Merck last November struck a deal with Pfizer to jointly develop a type of cancer medicine known as an anti-PD-L1 checkpoint inhibitor.

The partnership, under which Pfizer agreed to pay Merck $850m upfront with a further $2bn subject to success, has made the German company a serious contender in the race to develop a new generation of cancer therapies that harness the immune system to destroy tumours.

Mr Kley admits Merck still has much to prove. The $13bn acquisition of Serono, a Swiss biotech company, in 2006 failed to reinvigorate research and development. "We're good at the R but not the D," he says.

The Pfizer partnership will be the first big test of whether years of restructuring have made Merck's R&D operations more productive. "The jury is out," says Mr Kley. "The proof will be registration [of new drugs] and market presence."

Even if successfully developed, Merck's anti-PD-L1 treatment will face stiff competition from a wave of similar products being developed by rivals including its bigger US namesake, Merck & Co, known as MSD outside North America. The companies share common roots but were separated during the first world war, when Merck's American business was confiscated by the US government.

Today, the pair are distinguished by their differing strategies. Whereas US Merck is solely focused on pharmaceuticals, its German parent has built a buffer against the volatility of drug pipelines and patents.

By supplying laboratory tools through its Merck Millipore division, the German company benefits from industry-wide investment in medical research regardless of the outcome of its own drug development. The acquisition of Sigma-Aldrich should make it a more formidable competitor to rivals Thermo Fisher Scientific and GE Healthcare.

The high-tech materials division, meanwhile, is benefiting from rising demand for LCD televisions and other flat screen devices. Competitiveness against Asian manufacturers is a "constant battle" but one Mr Kley believes is being won through quality and innovation.

All three divisions increased sales last year on an organic basis - pushing total revenues up 4 per cent to €11.3bn, driven by emerging markets. There are pressures from heavy R&D spending on the cancer programme and rising competition for the best-selling Rebif multiple sclerosis drug, but growth should get a boost when the Sigma deal is completed - due around the middle of the year.

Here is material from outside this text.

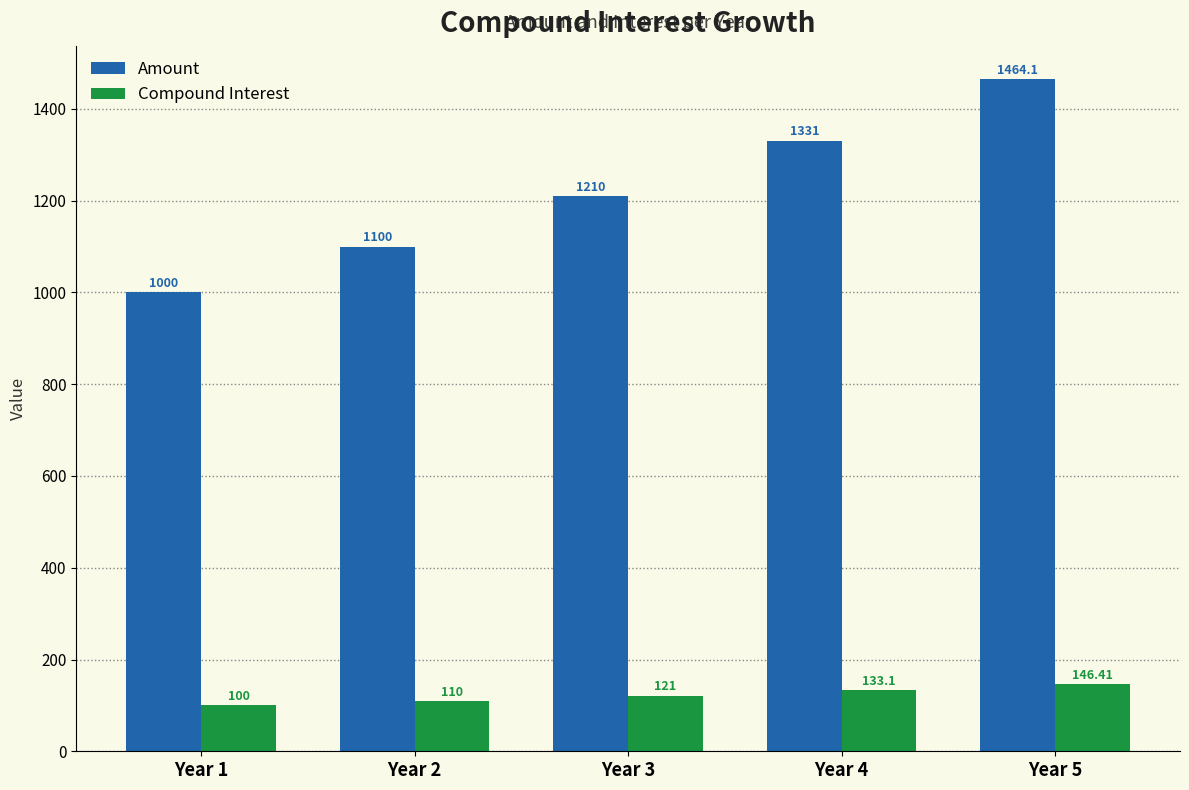

True or false: Compound Interest has a value of 100.0 at Year 1.

True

Mr Kley says the long-term view of the family owners does not reduce pressure on management. "You shouldn't imagine the family sitting back on a beautiful sofa admiring the company. The family is pushing hard, always challenging."

But he acknowledges he has been given more time to find the right alchemy for growth than might have been the case with more fluid ownership. Mr Kley, 63, confirms that planning for his own succession is under way, amid widespread expectations that his deputy, Stefan Oschmann, will take over next year.

After nearly a decade of transformation, it will be up to the next chief executive to deliver the full benefits.